Erre con erre, guitarra

Ana Paula es la más callada de las cinco. Las frases escasas que pronuncia de forma aleatoria suelen ser precisas, justas y necesarias. Sin embargo, es más oído que palabra en un grupo formado por ella y otras cuatro mujeres que no pueden ni quieren ahorrar en detalles. Nos conocimos cuando teníamos tres años en el jardín de infantes y el paso del tiempo deterioró nuestros cuerpos mas no nuestra amistad. Aprendimos a disipar los conflictos con amor, empatía y paciencia; y cada tempestad nos volvió más maduras, más comprensivas y, sobre todo, más compañeras. Pero Ana Paula es la más callada de las cinco y nadie nunca se lo cuestionó hasta ahora, hasta hoy, hasta recién.

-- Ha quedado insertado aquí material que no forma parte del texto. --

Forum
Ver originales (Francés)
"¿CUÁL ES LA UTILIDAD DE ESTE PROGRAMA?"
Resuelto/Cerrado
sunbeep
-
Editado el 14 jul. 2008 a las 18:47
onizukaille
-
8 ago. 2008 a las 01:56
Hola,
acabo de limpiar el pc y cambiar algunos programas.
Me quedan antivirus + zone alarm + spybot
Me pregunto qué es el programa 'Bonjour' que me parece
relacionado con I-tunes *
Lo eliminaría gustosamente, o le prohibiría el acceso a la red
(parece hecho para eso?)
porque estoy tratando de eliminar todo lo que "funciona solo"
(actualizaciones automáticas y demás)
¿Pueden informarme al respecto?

“¿Cuál te gusta más, Ani? ¿El negro o el rojo?”, le preguntó Natalia, quien estaba dentro de un probador de ropa con un pantalón en cada mano. Por primera vez, por razones que no puedo explicar, motivada por alguno de los tantos misterios de mi inconsciente, presté atención a la respuesta. Ana Paula se encogió de hombros, fue leve, casi imperceptible; miró hacia el porcelanato brillante que hacía de suelo en una marca que no podíamos pagar y dijo: “El grojo”. A nuestra amiga le cuesta pronunciar la letra erre. Se le patina, como si su lengua fiaquenta no tuviera la fuerza suficiente para encontrar el punto de articulación. Palabras del tipo “lingüística”, “ineptitud” o “encefalopatía” salen de entre sus labios cuan flechas veloces. En cambio, “ratón”, “reino” o “carruaje” representan un desafío cada vez. Para ella, es más fácil decir “caleidoscopio” que “rayo”.

Las cuatro estamos acostumbradas a esta característica propia de su habla por lo que ya no advertimos la pronunciación malherida de ciertos términos. Hasta ahora, hasta hoy, hasta recién; cuando pude ver algo que, en el afán de crecer, no había advertido. Mientras contestaba, en sus ojos se posaba una tristeza que yo conocía, una angustia añejada, una vergüenza tan cruenta que la desnudaba de pies a cabeza. De pronto vi a Guido, de 8 años, con sus zapatos negros, camisa blanca y pantalón y corbata azules; parado arriba de un pupitre en el colegio María Auxiliadora de Buenos Aires. Lo oí nuevamente, como en un déjà vu, gritarle con desprecio a Ana Paula: «¡Erre con erre, guitarra! ¡Erre con erre, barril!”. Vi de nuevo las gotitas de saliva del niño eyectarse creyéndose misiles desde su boca y aterrizar en la cara de ella, solo para mezclarse con sus lágrimas. Recordé aquella lección oral sobre la Revolución francesa en la que se convirtió en el hazmerreír del curso, incluida la maestra. Pensé en la vez en la que Renato le respondió una carta de amor con la frase: “¡Pero si ni siquiera podés pronunciar mi nombre!” Evoqué a aquella profesora de gimnasia que le dijo: “Acá te va a ir bien porque no tenés que hablar”.

Como un trueno, como si un recuerdo le cantara “retruco” a otro, nos visualicé en la salita verde del jardín de infantes. “¡Anita, te podés callar, por favor!”, era la frase que más solía emplear la señorita Aldana, cansada hasta el hartazgo de lidiar con una niña propensa a la interrupción. También pude verla ganar la carreras por el patio y protagonizar los actos escolares, histriónica, feliz, inocente.

Ana Paula no es la más callada de las cinco. Ana Paula aprendió a hacer silencio cuando la vida se puso hostil y lo dicho empezó a doler. Ana Paula se encerró entre sus dientes para evitar la humillación. Ana Paula tenía una vida para decir, pero repleta de palabras con erre, su Everest.

Me quedé quieta. Alguna me preguntó si estaba bien y no, no lo estaba. Todo había sucedido frente a mis ojos y yo, concentrada en mi discurso, había dejado secar el suyo. “Por eso siempre manda mensajes de texto y nunca de voz. Y por eso no quiso hablar en el video del casamiento de Jimena e inventó una disfonía”, comprendí en un instante. La información era tan obvia, tan evidente, tan palpable. Había que estar ciego para no verla.

“Dale, González, que las chicas ya se van”, me dijo Anita. Entonces, por primera vez en muchos años, como quien encuentra los anteojos que tiene sobre su propia cabeza, comprendí por qué, en algún momento de nuestra adolescencia, había comenzado a dirigirse a mí por mi apellido. No era más cariñoso, no se trataba de una forma amigable para demostrar confianza, la causa tenía base forjada en su mismísimo dolor: me llamo Romina.